Each cache line may be copied in any number of the caches so long as
they're reading the data; but a cache line that one CPU is writing is
the exclusive property of one cache.
In turn, that's implemented within each CPU cache by maintaining a
well defined state for each resident cache line. The bus protocol is
organized by specifying a state machine for each cached line, with
state transitions caused by local CPU reads and writes, and by messages
sent between the caches.
Coherent systems can be classified by enumerating the permitted
states, leading to terms like MESI,
MOSI, and MOESI (from states called modified, owned,
exclusive, shared, and invalid). Generally, simpler protocols
lead to more expensive sharing.
The first practical systems used a single broadcast bus connecting
all caches and main memory, which had the advantage that all
participants could see all transactions (simultaneously, and all in the same
order—which turns out to make things much simpler).
Much of the intercache communication could be achieved by letting
the caches "snoop" on cache-memory refill and write-back operations.
That's why coherent caches are sometimes called "snoopy caches."
Single-bus systems don't scale well either to more CPUs or to very high
frequencies.
Modern systems use more complex networks of cache-to-cache and
cache-to-memory connections; that means you can't rely on snooping and
have no one place in the system where you can figure out in which order
different requests happened.
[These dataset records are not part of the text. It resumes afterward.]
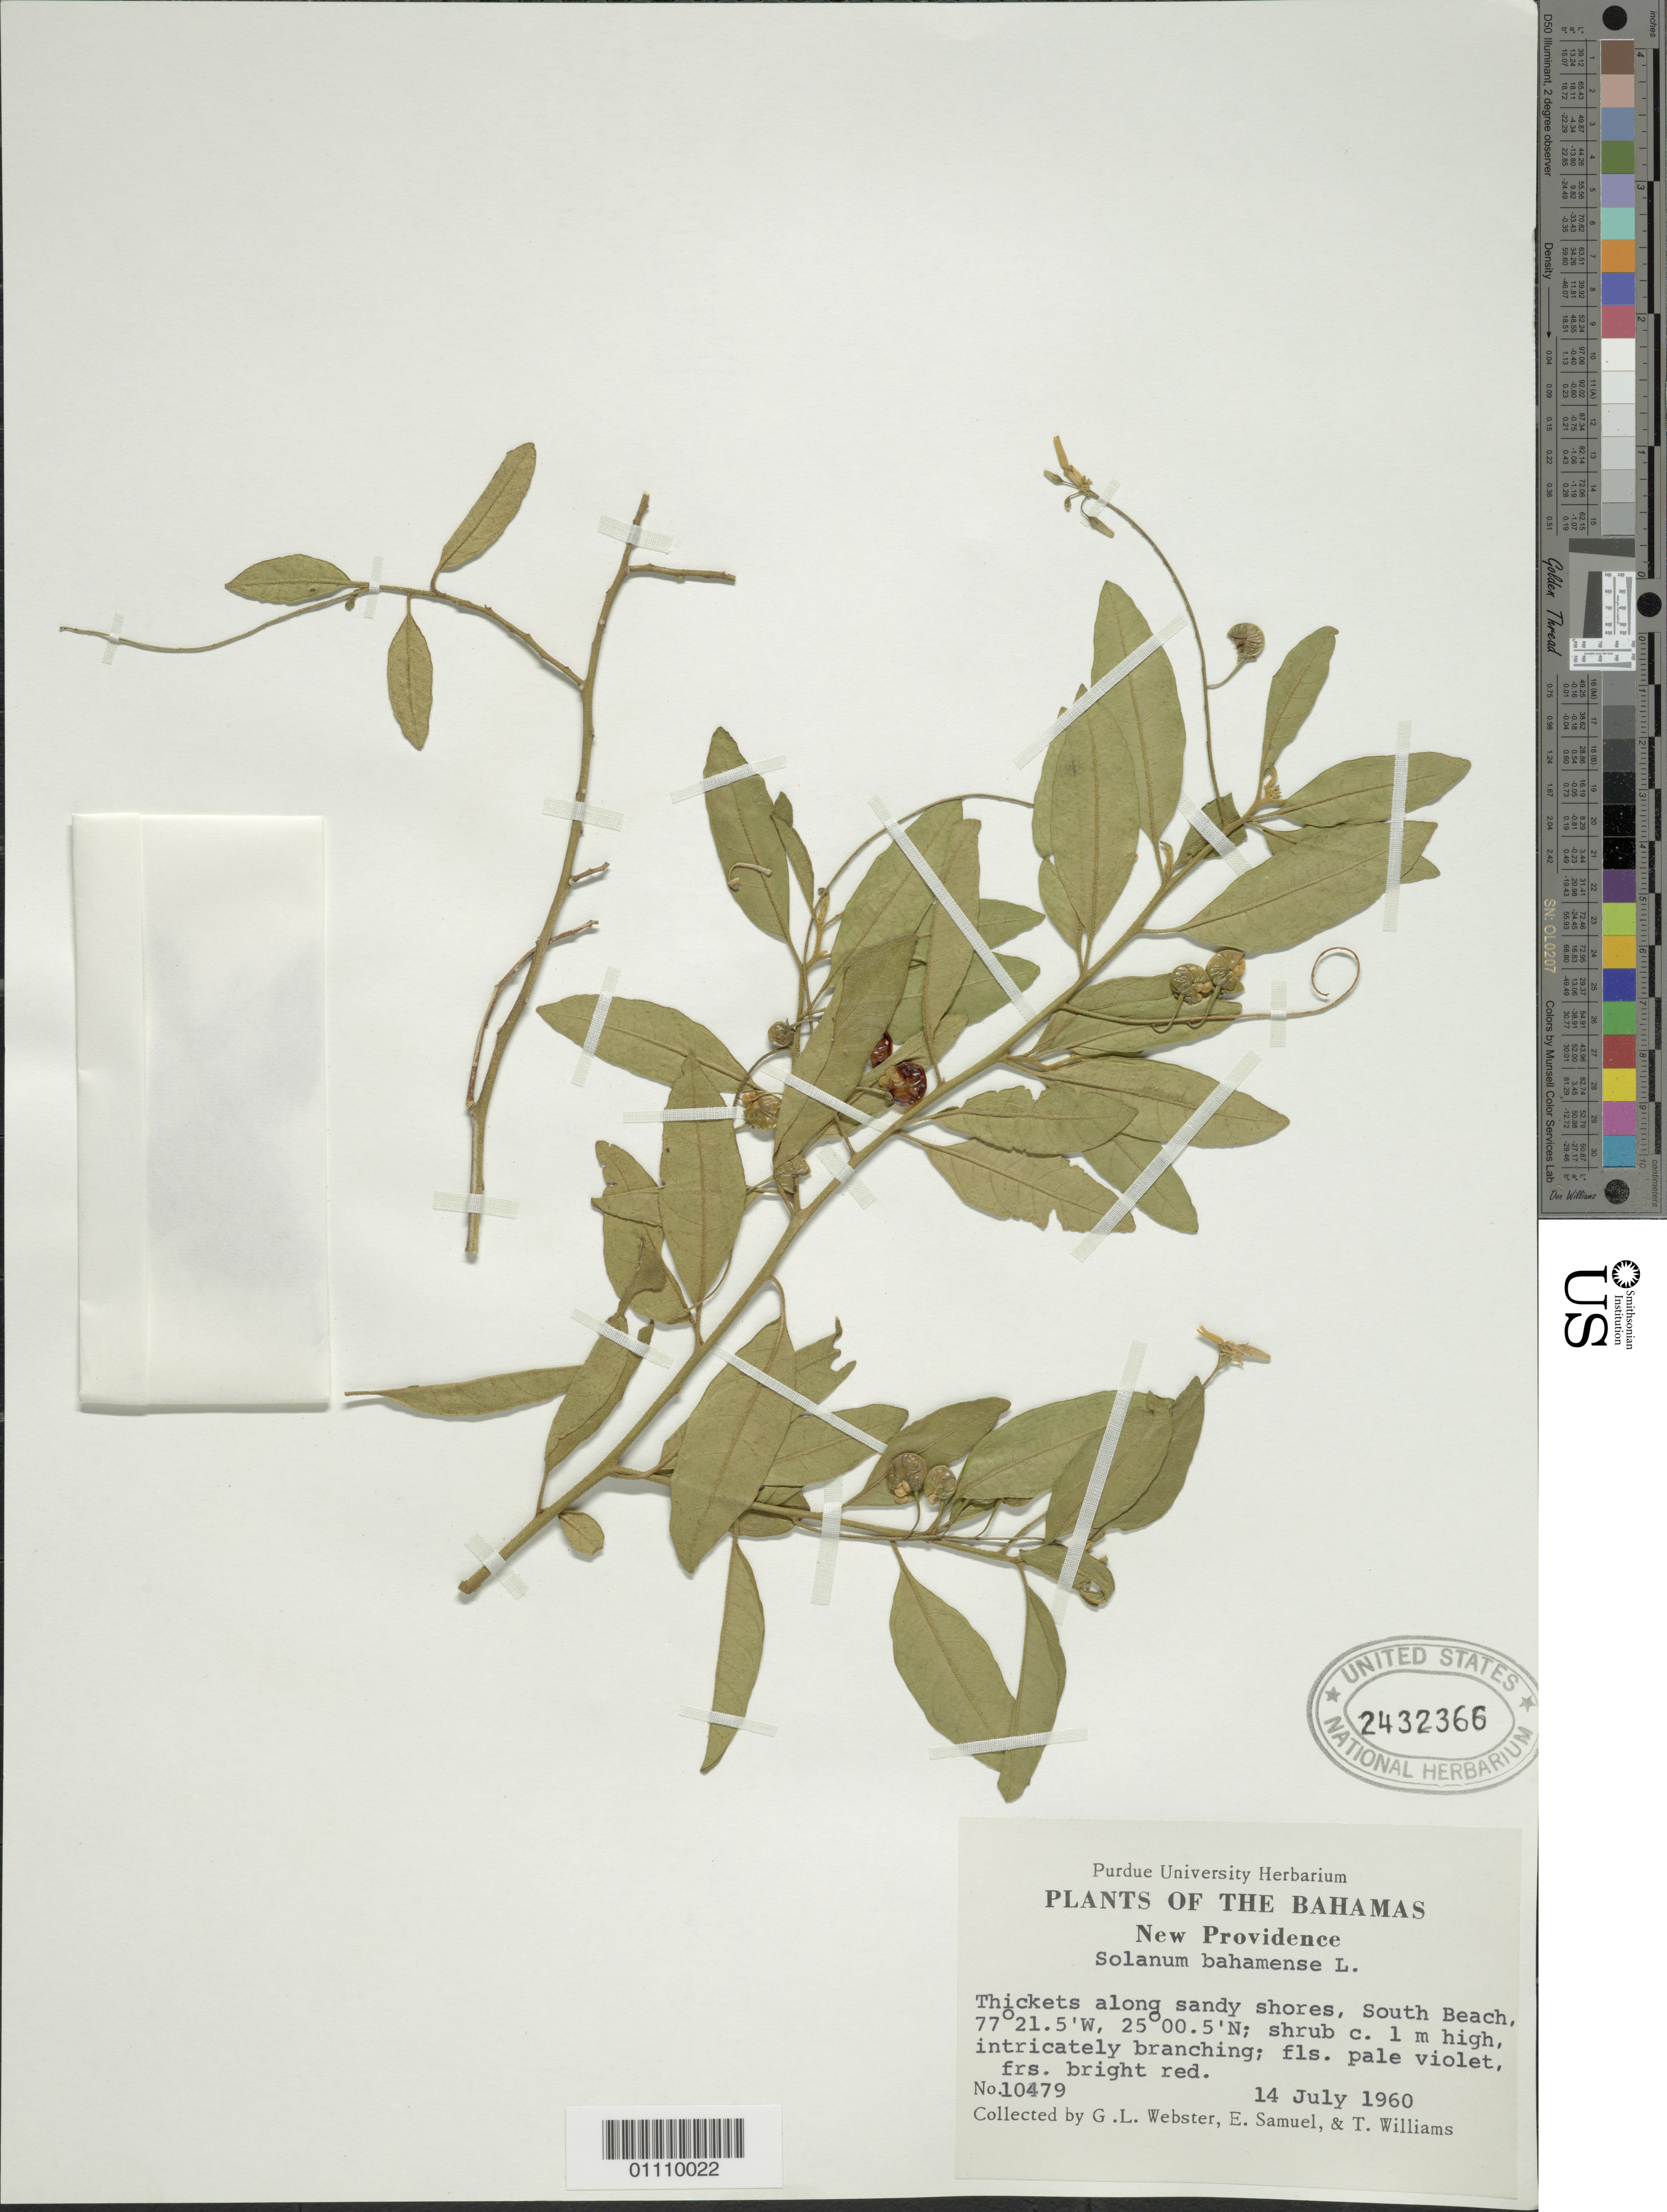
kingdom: Plantae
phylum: Tracheophyta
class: Magnoliopsida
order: Solanales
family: Solanaceae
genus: Solanum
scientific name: Solanum bahamense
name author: L.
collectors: G. L. Webster, E. Samuel & T. Williams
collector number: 10479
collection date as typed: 14 Jul 1960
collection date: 1960-07-14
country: Bahamas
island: New Providence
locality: South Beach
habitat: Thickets along sandy shores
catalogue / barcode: US 2432366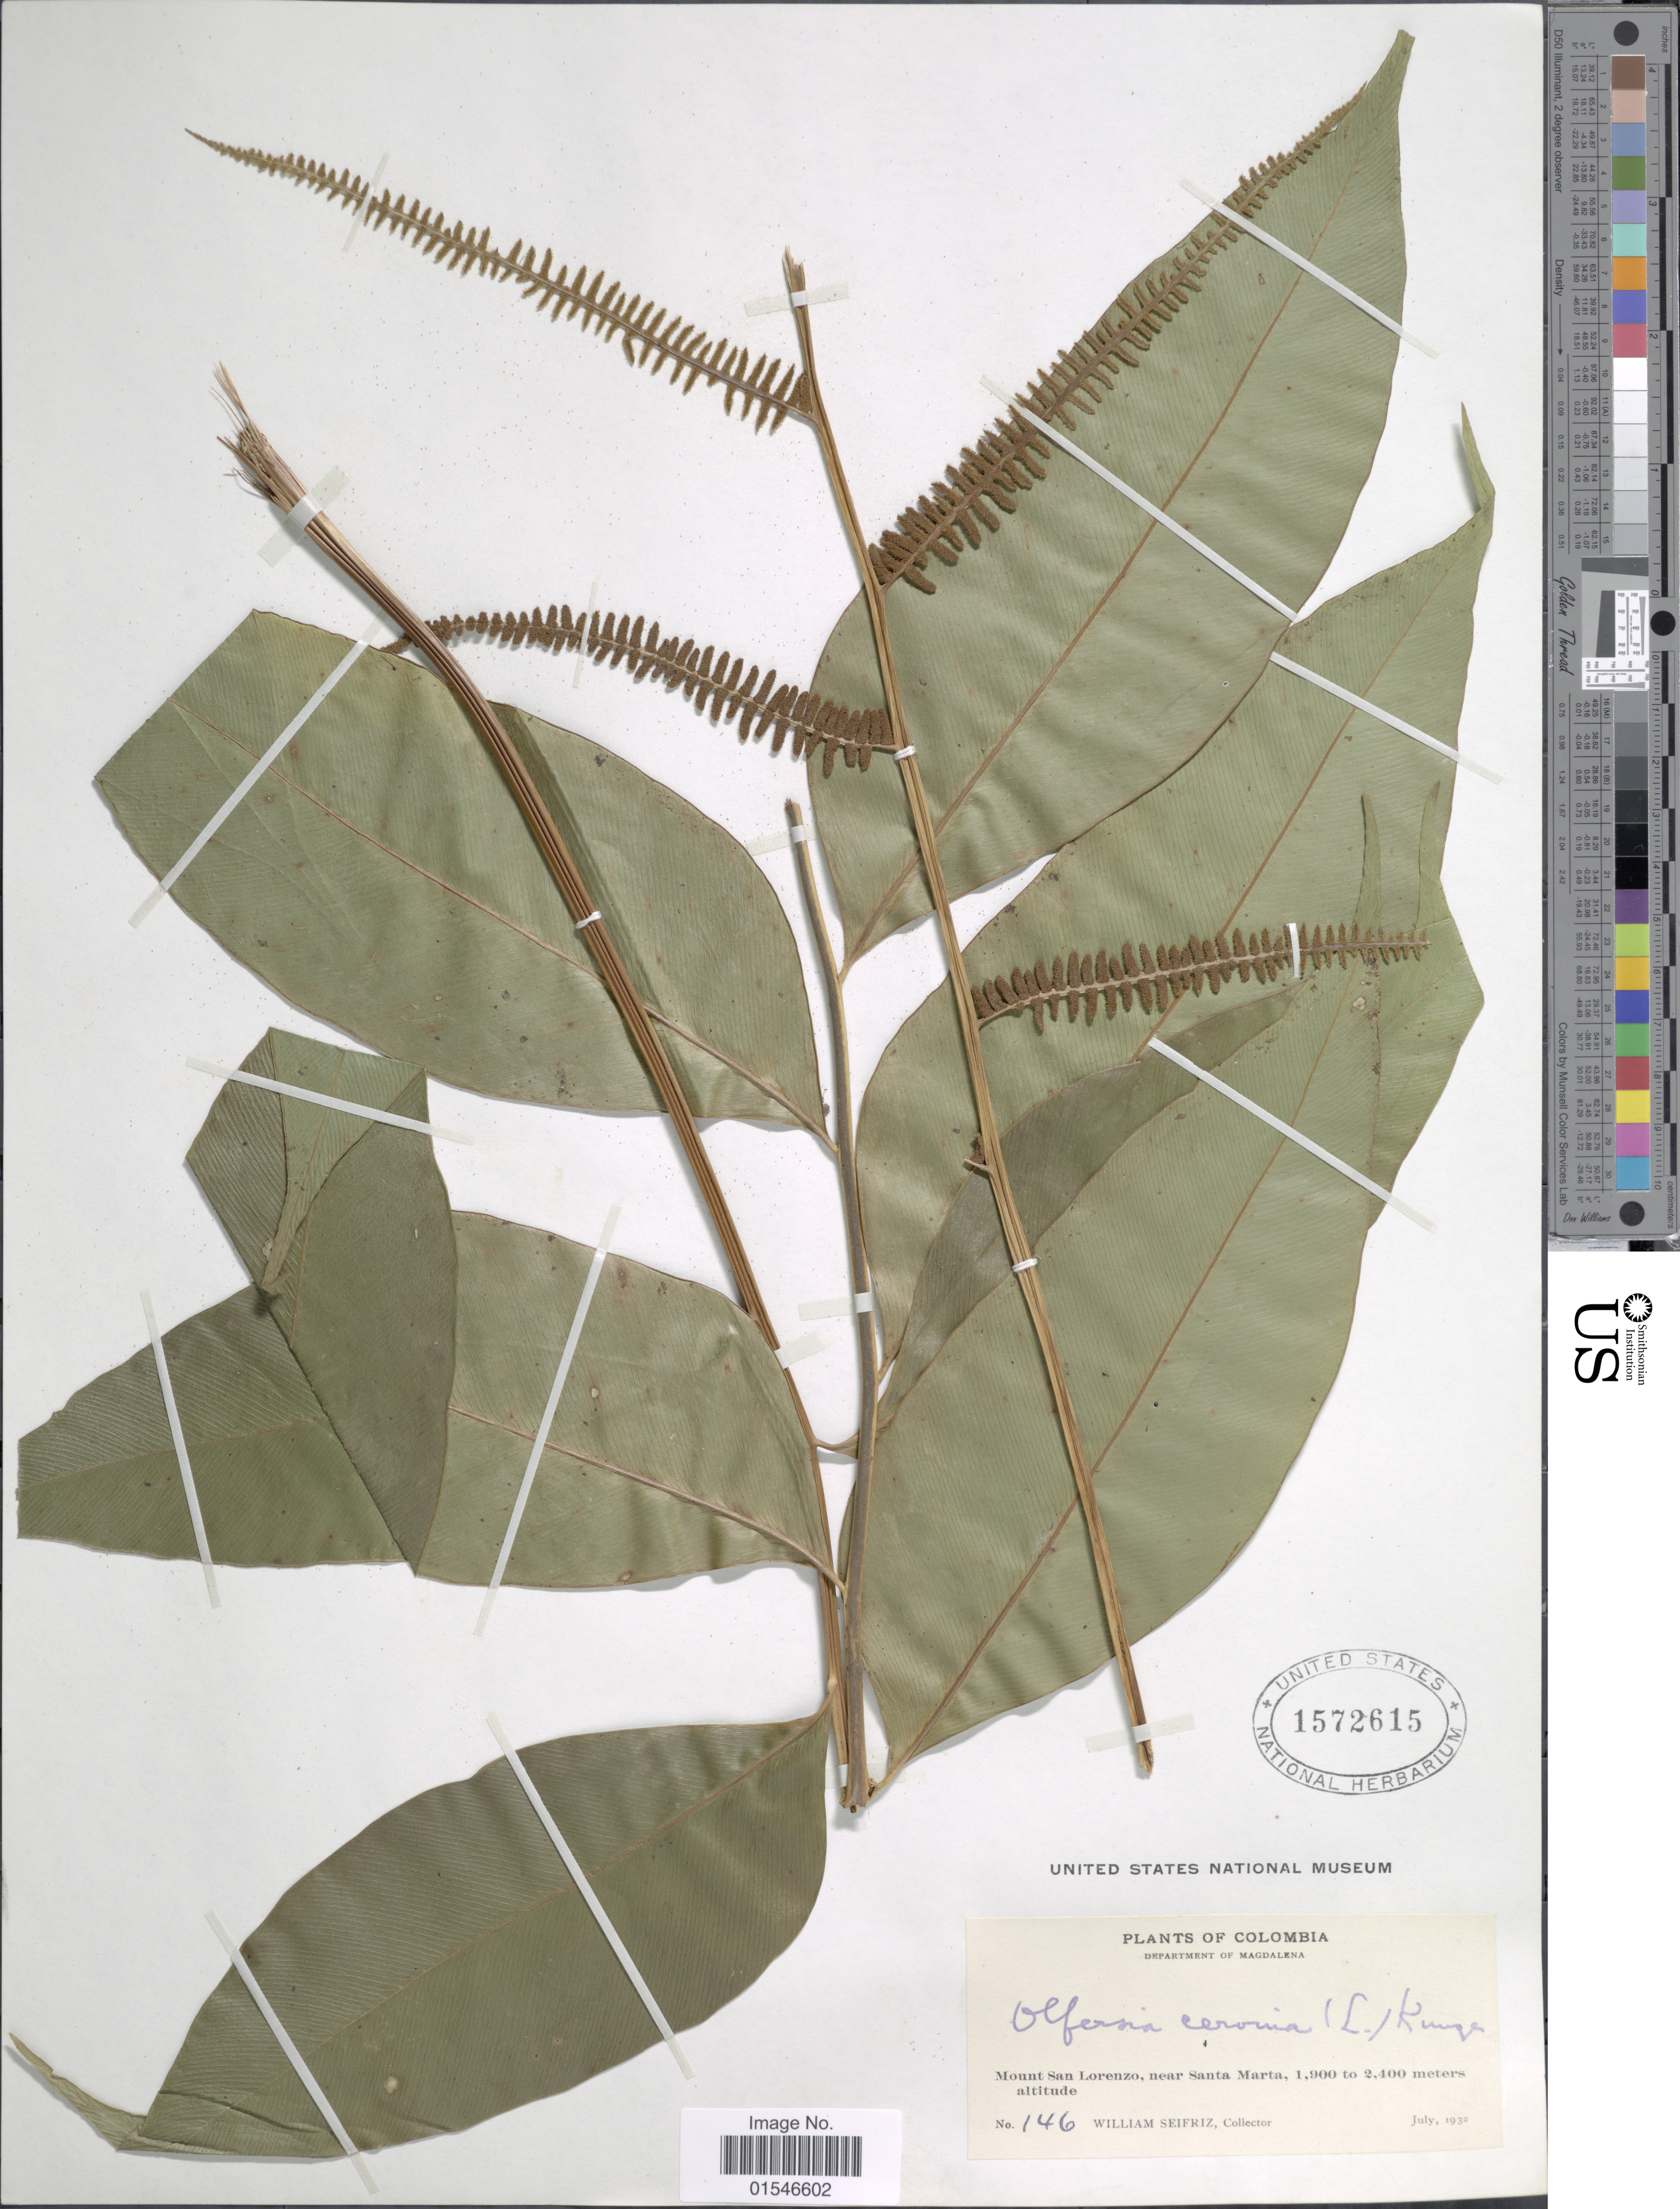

Much more complicated . . .
This technology is migrating to the smallest systems, where multiple
processors on a system-on-chip (SoC) share memory. Chip-level multiprocessing (CMP)
is
more attractive than you might think, because it increases compute
power without very high clock rates.
The only known practical design and test methods for SoC don't
deliver very high frequencies - and, in any case, a 3-GHz
processor taking 70Wof electric power and dissipating it as heat is
hardly practical in a consumer device. It's hard to build anything on
an SoC that behaves like a single snoopable bus.